Can we use the modulation of the immunosensors OAS and cGAS for the development of new drugs against infectious and inflammatory diseases?
What is this research project about?
The innate immune sensors activate interferon-driven antiviral responses upon recognition of pathogen-associated molecular patterns (PAMPs) and serve as a rheostat for the metabolic activity of the microbiota and its exposure to diet, xenobiotics, and infections. The ability to modulate innate immune sensors opens new ways to novel anti-viral and anti-inflammatory drugs, and therapies against cancer and many aging-associated metabolic, neoplastic, autoimmune or autoinflammatory disorders. The cGAS/OAS family of innate immune sensors is among the most promising targets for the development of new antimicrobial and immunomodulatory agents. cGAS/OAS share a highly conserved structure of the active sites with other nucleotide triphosphate transferases (NTPTs). Targeting active sites of cGAS/OAS may interfere with many important biological processes through unspecific inhibition (cross-reactivity). Allosteric regulation can solve the cross-reactivity problem and help develop specific activity modulators of the innate immune sensors.

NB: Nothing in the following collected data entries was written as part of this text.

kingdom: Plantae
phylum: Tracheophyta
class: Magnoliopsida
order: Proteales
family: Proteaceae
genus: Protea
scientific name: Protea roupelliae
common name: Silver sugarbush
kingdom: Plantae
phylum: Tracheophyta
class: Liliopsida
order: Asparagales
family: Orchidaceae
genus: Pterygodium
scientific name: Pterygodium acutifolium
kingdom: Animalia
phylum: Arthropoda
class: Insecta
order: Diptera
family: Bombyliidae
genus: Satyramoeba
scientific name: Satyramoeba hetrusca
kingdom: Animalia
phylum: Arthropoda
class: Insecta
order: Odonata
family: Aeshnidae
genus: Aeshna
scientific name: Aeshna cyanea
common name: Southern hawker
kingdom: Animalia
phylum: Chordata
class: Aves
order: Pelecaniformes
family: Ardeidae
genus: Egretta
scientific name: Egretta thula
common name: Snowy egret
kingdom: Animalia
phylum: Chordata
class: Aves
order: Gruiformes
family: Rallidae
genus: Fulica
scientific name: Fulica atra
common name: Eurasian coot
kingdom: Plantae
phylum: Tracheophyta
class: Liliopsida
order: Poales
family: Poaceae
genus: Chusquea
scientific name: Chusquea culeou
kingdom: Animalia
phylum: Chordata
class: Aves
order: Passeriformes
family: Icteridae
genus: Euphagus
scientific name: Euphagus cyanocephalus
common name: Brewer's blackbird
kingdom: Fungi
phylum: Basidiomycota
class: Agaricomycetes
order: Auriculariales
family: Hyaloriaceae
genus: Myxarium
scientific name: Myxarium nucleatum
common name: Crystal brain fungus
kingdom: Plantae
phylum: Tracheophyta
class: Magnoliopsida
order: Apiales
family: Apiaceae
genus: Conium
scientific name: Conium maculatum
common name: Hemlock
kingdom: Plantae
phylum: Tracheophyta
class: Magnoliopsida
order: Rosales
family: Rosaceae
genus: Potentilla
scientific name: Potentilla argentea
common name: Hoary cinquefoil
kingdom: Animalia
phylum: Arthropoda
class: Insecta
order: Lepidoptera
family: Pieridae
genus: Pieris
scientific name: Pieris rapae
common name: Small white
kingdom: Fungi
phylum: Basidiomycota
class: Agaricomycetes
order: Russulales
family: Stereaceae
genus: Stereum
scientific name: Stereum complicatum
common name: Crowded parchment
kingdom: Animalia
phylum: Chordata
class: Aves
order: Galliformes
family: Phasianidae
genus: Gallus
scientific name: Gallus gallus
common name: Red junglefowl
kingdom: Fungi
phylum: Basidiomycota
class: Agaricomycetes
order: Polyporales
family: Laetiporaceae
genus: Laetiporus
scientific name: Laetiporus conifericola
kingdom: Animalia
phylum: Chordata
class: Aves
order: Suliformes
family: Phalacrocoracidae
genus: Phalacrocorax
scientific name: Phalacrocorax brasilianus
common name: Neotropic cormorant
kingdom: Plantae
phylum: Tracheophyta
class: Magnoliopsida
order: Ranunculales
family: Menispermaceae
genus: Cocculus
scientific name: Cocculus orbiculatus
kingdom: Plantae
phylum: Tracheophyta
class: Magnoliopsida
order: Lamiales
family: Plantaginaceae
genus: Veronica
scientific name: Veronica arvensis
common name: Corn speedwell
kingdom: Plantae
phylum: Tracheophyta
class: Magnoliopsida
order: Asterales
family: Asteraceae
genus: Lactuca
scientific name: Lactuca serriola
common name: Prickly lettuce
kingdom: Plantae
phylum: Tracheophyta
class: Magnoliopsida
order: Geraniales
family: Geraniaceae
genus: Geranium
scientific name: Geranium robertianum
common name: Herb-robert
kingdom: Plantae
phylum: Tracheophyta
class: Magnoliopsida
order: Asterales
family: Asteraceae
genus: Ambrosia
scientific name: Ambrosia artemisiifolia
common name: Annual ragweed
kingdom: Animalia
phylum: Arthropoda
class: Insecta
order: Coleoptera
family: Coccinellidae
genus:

What’s the current status?
Recently, we established the detailed mechanisms of nucleic acid-induced activation of OAS1 and cGAS, the individual roles of nucleic acids and substrates, the sources of 2’-specificity of product formation, and the basis of functional divergence between OAS1 and cGAS. We also developed a new method that allows the rational identification of allosteric sites for the specific regulation of enzymes with highly-conserved catalytic centers, and successfully demonstrated its applications. These data and methodology are currently being used to discover and test the potency of allosteric pathways as targets for modulating the activity of cGAS/OAS.
How do we get there?
To reveal communication pathways that connect the catalytic centers of innate immune sensors with suitably positioned allosteric pockets, we are dissecting the complete enzymatic cycles of cGAS and OAS1, using approaches that were successfully applied in our previous works on UDP-sugar pyrophosphorylases1,2 and myosin isoforms3,5. The available structural information will be further refined to obtain more detailed information about cGAS dynamics and allostery. Allosteric sites and communication pathways will be tested and validated by the generation of mutant constructs that bias the positioning of active structural elements in a well-defined manner. HPLC/MS-based assays have been established to measure the catalytic activity of wild-type and mutant constructs. Allosteric sites that pass the validation tests are used as targets for the development of small-molecule inhibitors or activators.